Uma ONU acuada e um veto que pesa
Lula não poupou críticas ao comportamento das potências. Denunciou a decisão dos Estados Unidos de revogar vistos de membros da Autoridade Palestina — medida que resultou na ausência física de Mahmoud Abbas — e apontou o caráter antidemocrático dessa interferência dentro do próprio órgão que deveria promover diálogo. “É lamentável que o presidente Mahmoud Abbas tenha sido impedido pelo país anfitrião de ocupar a bancada da Palestina nesse momento histórico”, disse Lula. Triste espetáculo: enquanto discursos sobre direitos humanos ecoam no plenário, decisões de bastidor sufocam a participação de um povo inteiro.
O presidente brasileiro também fez questão de reconhecer e aplaudir as vozes judaicas que se insurgem contra a política de guerra: “Em Gaza a fome é usada como arma de guerra e o deslocamento forçado de populações é praticado impunemente. Expresso minha admiração aos judeus que, dentro e fora de Israel, se opõem a essa punição coletiva. O povo palestino corre o risco de desaparecer”, disse. São essas vozes — de judias, judeus, palestinos e solidariedade internacional — que apontam o caminho da humanidade.
Lula reafirmou a posição histórica do Brasil em favor da solução de dois Estados — uma Palestina ao lado de Israel — e criticou o bloqueio que impede avanços na ONU, lembrando que mais de 150 membros apoiam essa saída mas que ela é frequentemente obstruída por um único veto. O que vemos, na prática, é um jogo de poder que congela soluções e mantém populações sob cerco, enquanto governos conservadores e bilionários celebram contratos militares e lucram com a destruição.
Contextualizando: a ofensiva entre Israel e o Hamas reacendeu em 7 de outubro de 2023 e desde então a Faixa de Gaza vive uma crise humanitária sem precedentes, com fome, falta de serviços básicos e deslocamentos.

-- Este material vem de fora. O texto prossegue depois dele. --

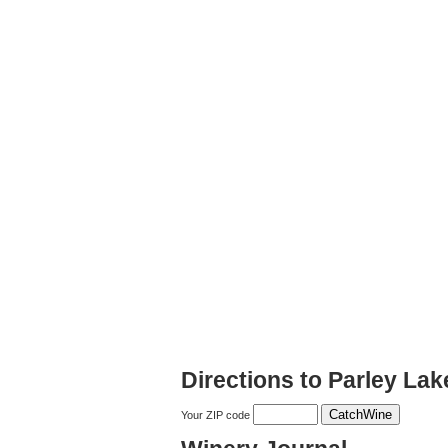
Directions to Parley La
Your ZIP code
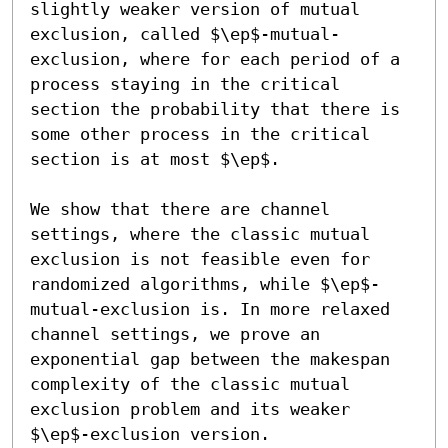
slightly weaker version of mutual 
exclusion, called $\ep$-mutual-
exclusion, where for each period of a 
process staying in the critical 
section the probability that there is 
some other process in the critical 
section is at most $\ep$.

We show that there are channel 
settings, where the classic mutual 
exclusion is not feasible even for 
randomized algorithms, while $\ep$-
mutual-exclusion is. In more relaxed 
channel settings, we prove an 
exponential gap between the makespan 
complexity of the classic mutual 
exclusion problem and its weaker 
$\ep$-exclusion version.
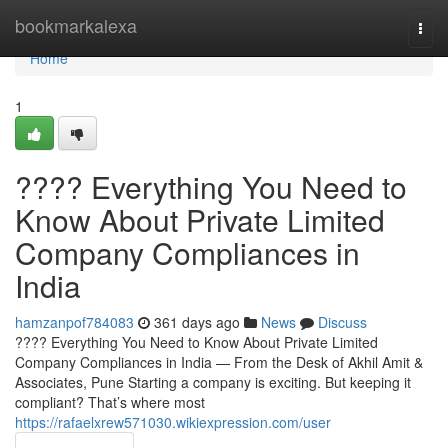
Home
bookmarkalexa
Togg
navi
Home
1
???? Everything You Need to
Know About Private Limited
Company Compliances in
India
hamzanpof784083
361 days ago
News
Discuss
???? Everything You Need to Know About Private Limited
Company Compliances in India — From the Desk of Akhil Amit &
Associates, Pune Starting a company is exciting. But keeping it
compliant? That’s where most
https://rafaelxrew571030.wikiexpression.com/user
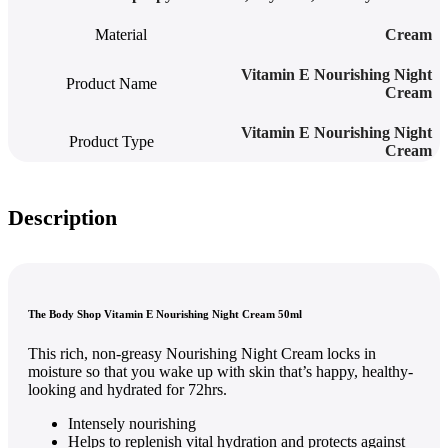
Material
Cream
Vitamin E Nourishing Night
Product Name
Cream
Vitamin E Nourishing Night
Product Type
Cream
Description
The Body Shop Vitamin E Nourishing Night Cream 50ml
This rich, non-greasy Nourishing Night Cream locks in
moisture so that you wake up with skin that’s happy, healthy-
looking and hydrated for 72hrs.
Intensely nourishing
Helps to replenish vital hydration and protects against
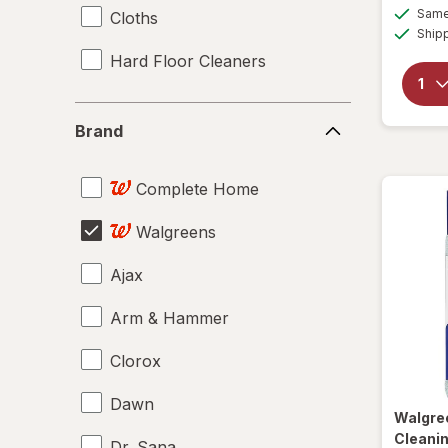
Same 
Cloths
Ship
Hard Floor Cleaners
Brand
Brand
Complete Home
Walgreens
Ajax
Arm & Hammer
Clorox
Dawn
Walgre
Cleanin
Dr. Sana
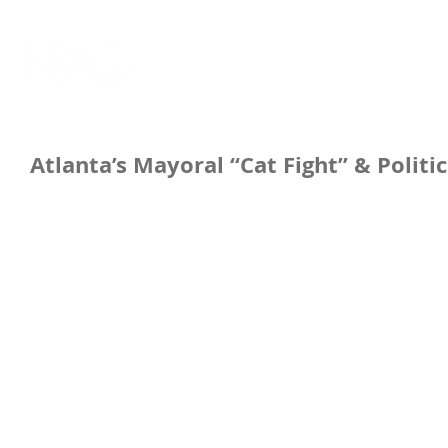
Atlanta’s Mayoral “Cat Fight” & Politic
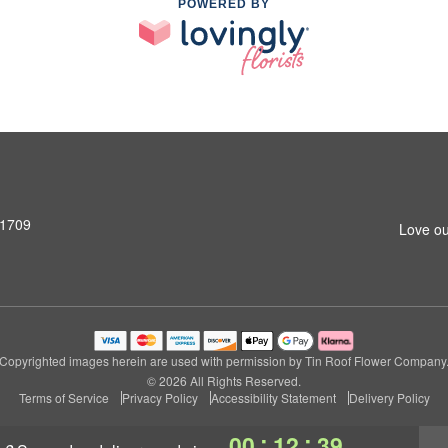
POWERED BY
31709
Love ou
Copyrighted images herein are used with permission by Tin Roof Flower Company
© 2026 All Rights Reserved.
Terms of Service
Privacy Policy
Accessibility Statement
Delivery Policy
:
:
00
12
39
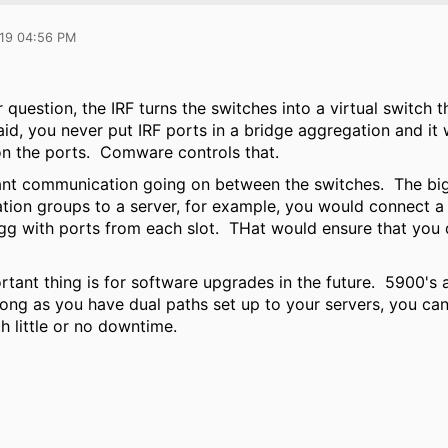
019 04:56 PM
question, the IRF turns the switches into a virtual switch 
id, you never put IRF ports in a bridge aggregation and it w
on the ports. Comware controls that.
ant communication going on between the switches. The big 
tion groups to a server, for example, you would connect a 
agg with ports from each slot. THat would ensure that you d
rtant thing is for software upgrades in the future. 5900'
ong as you have dual paths set up to your servers, you can
th little or no downtime.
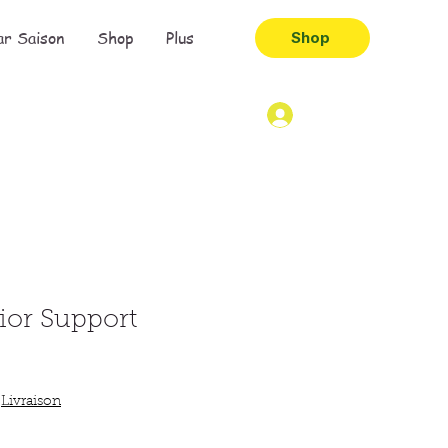
ar Saison
Shop
Plus
Shop
ior Support
|
Livraison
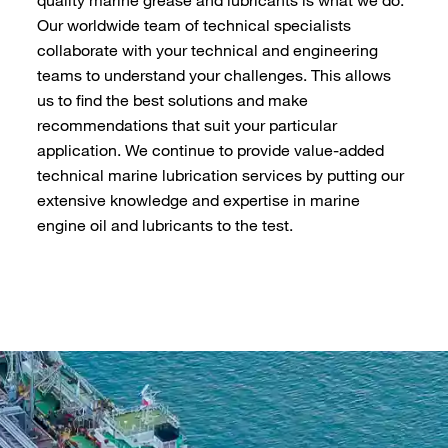
Our worldwide team of technical specialists
collaborate with your technical and engineering
teams to understand your challenges. This allows
us to find the best solutions and make
recommendations that suit your particular
application. We continue to provide value-added
technical marine lubrication services by putting our
extensive knowledge and expertise in marine
engine oil and lubricants to the test.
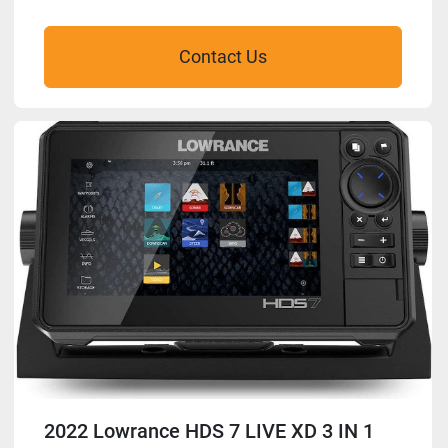
Contact Us
2022 Lowrance HDS 7 LIVE XD 3 IN 1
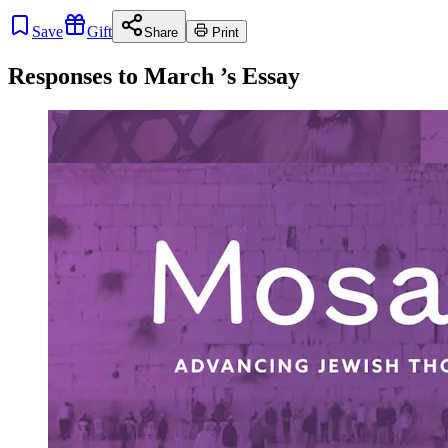
Save
Gift
Share
Print
Responses to
March
’s Essay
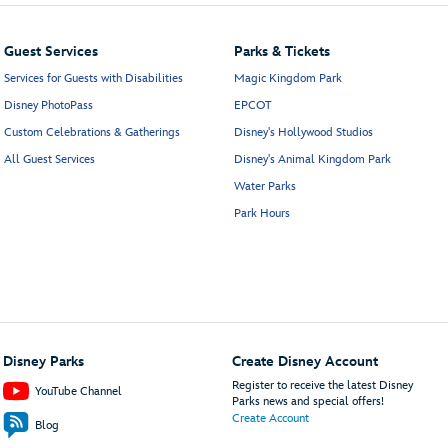
Guest Services
Parks & Tickets
Services for Guests with Disabilities
Magic Kingdom Park
Disney PhotoPass
EPCOT
Custom Celebrations & Gatherings
Disney's Hollywood Studios
All Guest Services
Disney's Animal Kingdom Park
Water Parks
Park Hours
Disney Parks
Create Disney Account
Register to receive the latest Disney
YouTube Channel
Parks news and special offers!
Create Account
Blog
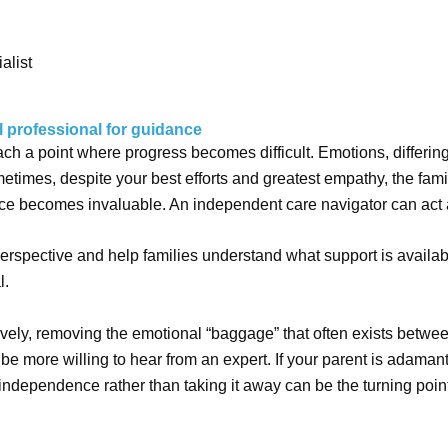
alist
l professional for guidance
h a point where progress becomes difficult. Emotions, differing
etimes, despite your best efforts and greatest empathy, the fa
ce becomes invaluable. An independent care navigator can act as
perspective and help families understand what support is availa
l.
ively, removing the emotional “baggage” that often exists betwe
be more willing to hear from an expert. If your parent is adaman
independence rather than taking it away can be the turning poin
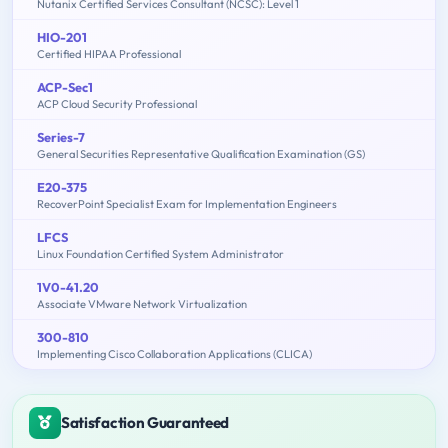
Nutanix Certified Services Consultant (NCSC): Level 1
HIO-201
Certified HIPAA Professional
ACP-Sec1
ACP Cloud Security Professional
Series-7
General Securities Representative Qualification Examination (GS)
E20-375
RecoverPoint Specialist Exam for Implementation Engineers
LFCS
Linux Foundation Certified System Administrator
1V0-41.20
Associate VMware Network Virtualization
300-810
Implementing Cisco Collaboration Applications (CLICA)
Satisfaction Guaranteed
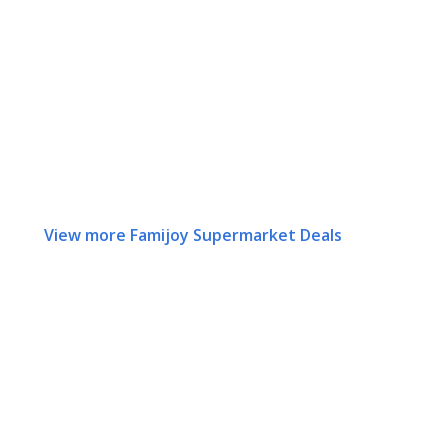
View more Famijoy Supermarket Deals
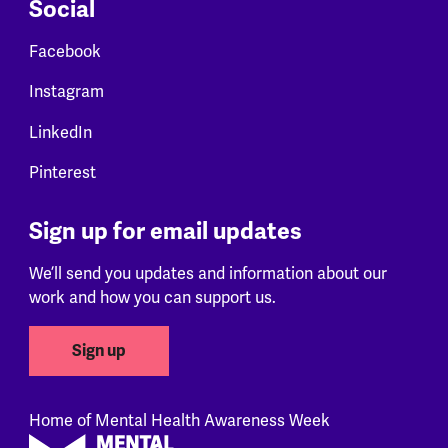
Social
Facebook
Instagram
LinkedIn
Pinterest
Sign up for email updates
We’ll send you updates and information about our
work and how you can support us.
Sign up
Home of Mental Health Awareness Week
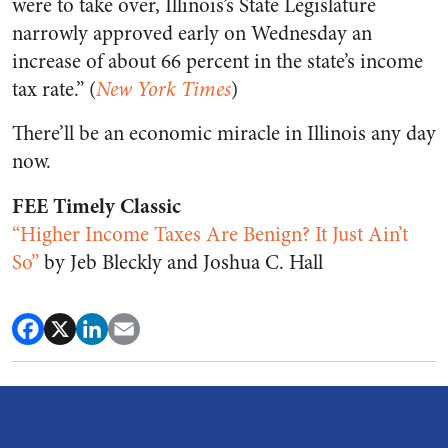
were to take over, Illinois’s State Legislature
narrowly approved early on Wednesday an
increase of about 66 percent in the state’s income
tax rate.” (
New York Times
)
There’ll be an economic miracle in Illinois any day
now.
FEE Timely Classic
“Higher Income Taxes Are Benign? It Just Ain’t
So”
by Jeb Bleckly and Joshua C. Hall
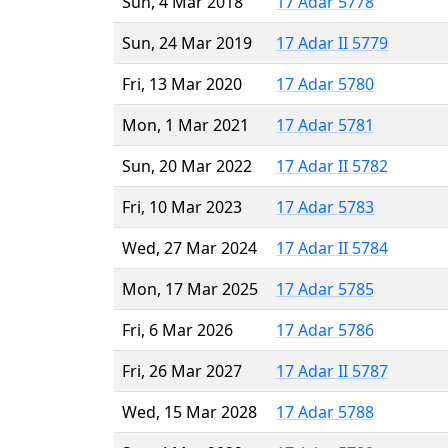
Sun, 4 Mar 2018
17 Adar 5778
Sun, 24 Mar 2019
17 Adar II 5779
Fri, 13 Mar 2020
17 Adar 5780
Mon, 1 Mar 2021
17 Adar 5781
Sun, 20 Mar 2022
17 Adar II 5782
Fri, 10 Mar 2023
17 Adar 5783
Wed, 27 Mar 2024
17 Adar II 5784
Mon, 17 Mar 2025
17 Adar 5785
Fri, 6 Mar 2026
17 Adar 5786
Fri, 26 Mar 2027
17 Adar II 5787
Wed, 15 Mar 2028
17 Adar 5788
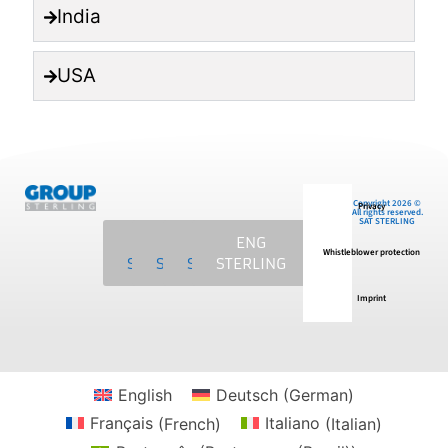
India
USA
Copyright 2026 ©
Privacy
All rights reserved.
SAT STERLING
SAT
MCS
NKE
ENG
Whistleblower protection
STERLING
STERLING
STERLING
STERLING
Imprint
English
Deutsch
(
German
)
Français
(
French
)
Italiano
(
Italian
)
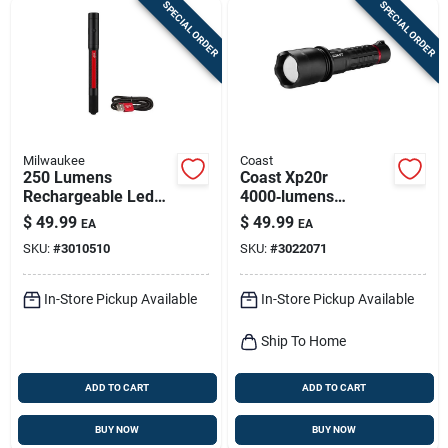
SPECIAL ORDER
SPECIAL ORDER
Milwaukee
Coast
250 Lumens
Coast Xp20r
Rechargeable Led
4000‑lumens
Penlight With Laser
Rechargeable Led
$
49.99
$
49.99
EA
EA
Pointer, Model 2010r
Tactical Flashlight –
SKU:
#
3010510
SKU:
#
3022071
Black
In-Store Pickup Available
In-Store Pickup Available
Ship To Home
ADD TO CART
ADD TO CART
BUY NOW
BUY NOW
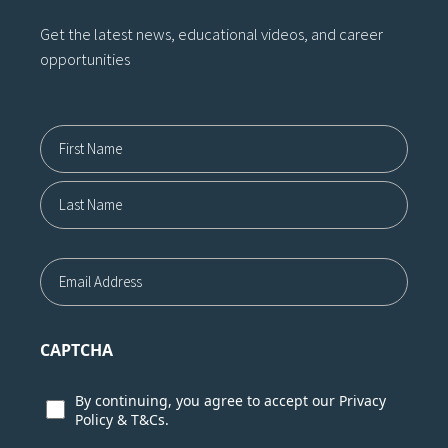
Get the latest news, educational videos, and career
opportunities
Name12
First
Last
Email
CAPTCHA
Consent
By continuing, you agree to accept our
Privacy
Policy
&
T&Cs.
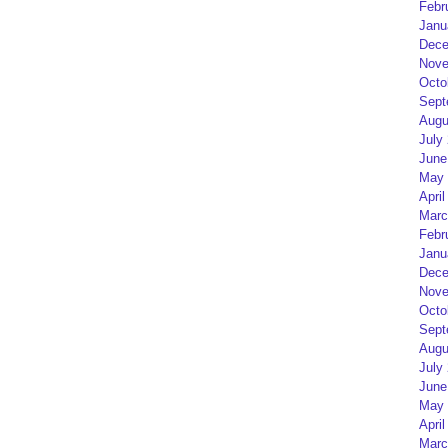
Febr
Janu
Dece
Nove
Octo
Sept
Augu
July
June
May 
April
Marc
Febr
Janu
Dece
Nove
Octo
Sept
Augu
July
June
May 
April
Marc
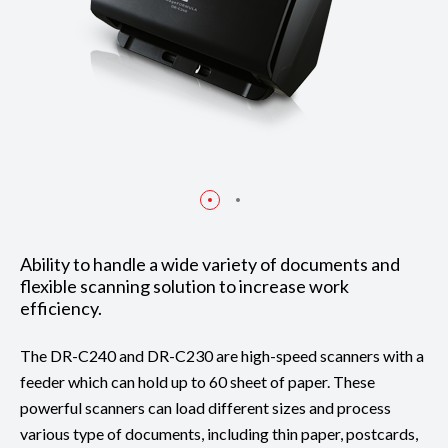
Ability to handle a wide variety of documents and
flexible scanning solution to increase work
efficiency.
The DR-C240 and DR-C230 are high-speed scanners with a
feeder which can hold up to 60 sheet of paper. These
powerful scanners can load different sizes and process
various type of documents, including thin paper, postcards,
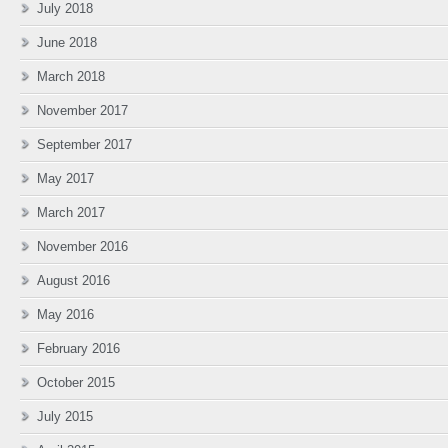
July 2018
June 2018
March 2018
November 2017
September 2017
May 2017
March 2017
November 2016
August 2016
May 2016
February 2016
October 2015
July 2015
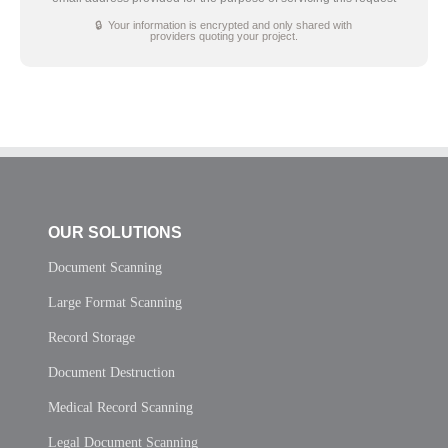
🔒 Your information is encrypted and only shared with
providers quoting your project.
OUR SOLUTIONS
Document Scanning
Large Format Scanning
Record Storage
Document Destruction
Medical Record Scanning
Legal Document Scanning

No fim de agosto, o Departamento de Estado dos EUA revogou vistos de membros da Autoridade Palestina e da OLP — entre eles Mahmoud Abbas e mais de 80 representantes — em nome de uma retórica de segurança que, na prática, silencia interlocutores e endurece posições.
Lula, representante de um Brasil que historicamente reconhece a Palestina e defende o diálogo diplomático, deixou claro que o caminho passa por reconhecimento, proteção humanitária e pressão internacional contra medidas que alimentam a catástrofe. Para quem acredita na emancipação dos povos e no papel das estatais e políticas públicas como instrumentos de justiça, é revoltante ver o cinismo das políticas externas que dizem buscar paz enquanto alimentam a guerra.
Se há algo a tirar deste discurso é que a luta por direitos internacionais não é neutra: exige posicionamento firme contra o genocídio, solidariedade com os povos oprimidos e resistência às tramas das potências e da direita que lucram com o conflito. O chamado de Lula — e a reação de tantos abaixo-assinados, organizações e vozes dissidentes em Israel e no mundo — nos lembra que não podemos naturalizar a barbárie. É hora de mobilizar e pressionar por uma saída que não seja negociada à custa da existência de um povo.